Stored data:
□ □ □ □ □
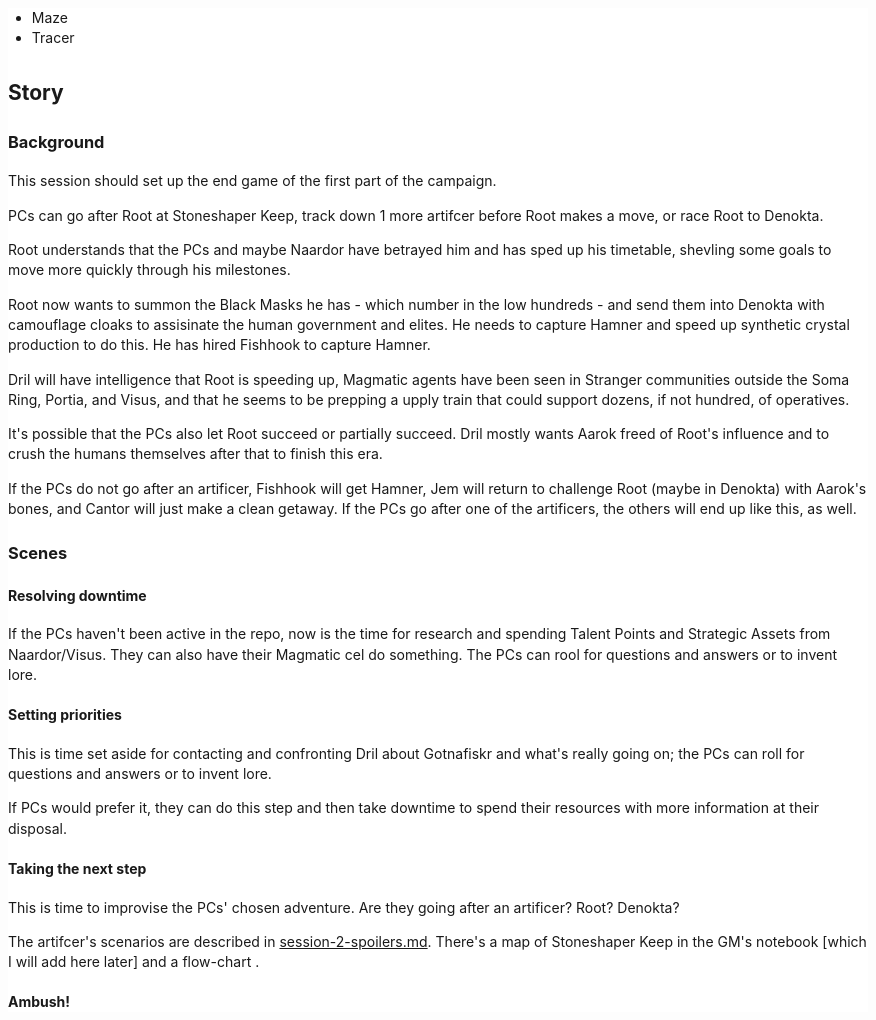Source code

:   - Maze
  - Tracer

## Story

### Background

This session should set up the end game of the first part of the campaign.

PCs can go after Root at Stoneshaper Keep, track down 1 more artifcer before Root makes a move, or race Root to Denokta.

Root understands that the PCs and maybe Naardor have betrayed him and has sped up his timetable, shevling some goals to move more quickly through his milestones.

Root now wants to summon the Black Masks he has - which number in the low hundreds - and send them into Denokta with camouflage cloaks to assisinate the human government and elites. He needs to capture Hamner and speed up synthetic crystal production to do this. He has hired Fishhook to capture Hamner.

Dril will have intelligence that Root is speeding up, Magmatic agents have been seen in Stranger communities outside the Soma Ring, Portia, and Visus, and that he seems to be prepping a upply train that could support dozens, if not hundred, of operatives.

It's possible that the PCs also let Root succeed or partially succeed. Dril mostly wants Aarok freed of Root's influence and to crush the humans themselves after that to finish this era.

If the PCs do not go after an artificer, Fishhook will get Hamner, Jem will return to challenge Root (maybe in Denokta) with Aarok's bones, and Cantor will just make a clean getaway. If the PCs go after one of the artificers, the others will end up like this, as well.

### Scenes

#### Resolving downtime

If the PCs haven't been active in the repo, now is the time for research and spending Talent Points and Strategic Assets from Naardor/Visus. They can also have their Magmatic cel do something. The PCs can rool for questions and answers or to invent lore.

#### Setting priorities

This is time set aside for contacting and confronting Dril about Gotnafiskr and what's really going on; the PCs can roll for questions and answers or to invent lore.

If PCs would prefer it, they can do this step and then take downtime to spend their resources with more information at their disposal.

#### Taking the next step

This is time to improvise the PCs' chosen adventure. Are they going after an artificer? Root? Denokta?

The artifcer's scenarios are described in [session-2-spoilers.md](session-2-spoilers.md). There's a map of Stoneshaper Keep in the GM's notebook [which I will add here later] and a flow-chart .

#### Ambush!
□ □ □ □ □
> **Required action**
Please reproduce the listing above word for word, leaving out the picture.

> **Result for this task**
Source code

:   - Maze
  - Tracer

## Story

### Background

This session should set up the end game of the first part of the campaign.

PCs can go after Root at Stoneshaper Keep, track down 1 more artifcer before Root makes a move, or race Root to Denokta.

Root understands that the PCs and maybe Naardor have betrayed him and has sped up his timetable, shevling some goals to move more quickly through his milestones.

Root now wants to summon the Black Masks he has - which number in the low hundreds - and send them into Denokta with camouflage cloaks to assisinate the human government and elites. He needs to capture Hamner and speed up synthetic crystal production to do this. He has hired Fishhook to capture Hamner.

Dril will have intelligence that Root is speeding up, Magmatic agents have been seen in Stranger communities outside the Soma Ring, Portia, and Visus, and that he seems to be prepping a upply train that could support dozens, if not hundred, of operatives.

It's possible that the PCs also let Root succeed or partially succeed. Dril mostly wants Aarok freed of Root's influence and to crush the humans themselves after that to finish this era.

If the PCs do not go after an artificer, Fishhook will get Hamner, Jem will return to challenge Root (maybe in Denokta) with Aarok's bones, and Cantor will just make a clean getaway. If the PCs go after one of the artificers, the others will end up like this, as well.

### Scenes

#### Resolving downtime

If the PCs haven't been active in the repo, now is the time for research and spending Talent Points and Strategic Assets from Naardor/Visus. They can also have their Magmatic cel do something. The PCs can rool for questions and answers or to invent lore.

#### Setting priorities

This is time set aside for contacting and confronting Dril about Gotnafiskr and what's really going on; the PCs can roll for questions and answers or to invent lore.

If PCs would prefer it, they can do this step and then take downtime to spend their resources with more information at their disposal.

#### Taking the next step

This is time to improvise the PCs' chosen adventure. Are they going after an artificer? Root? Denokta?

The artifcer's scenarios are described in [session-2-spoilers.md](session-2-spoilers.md). There's a map of Stoneshaper Keep in the GM's notebook [which I will add here later] and a flow-chart .

#### Ambush!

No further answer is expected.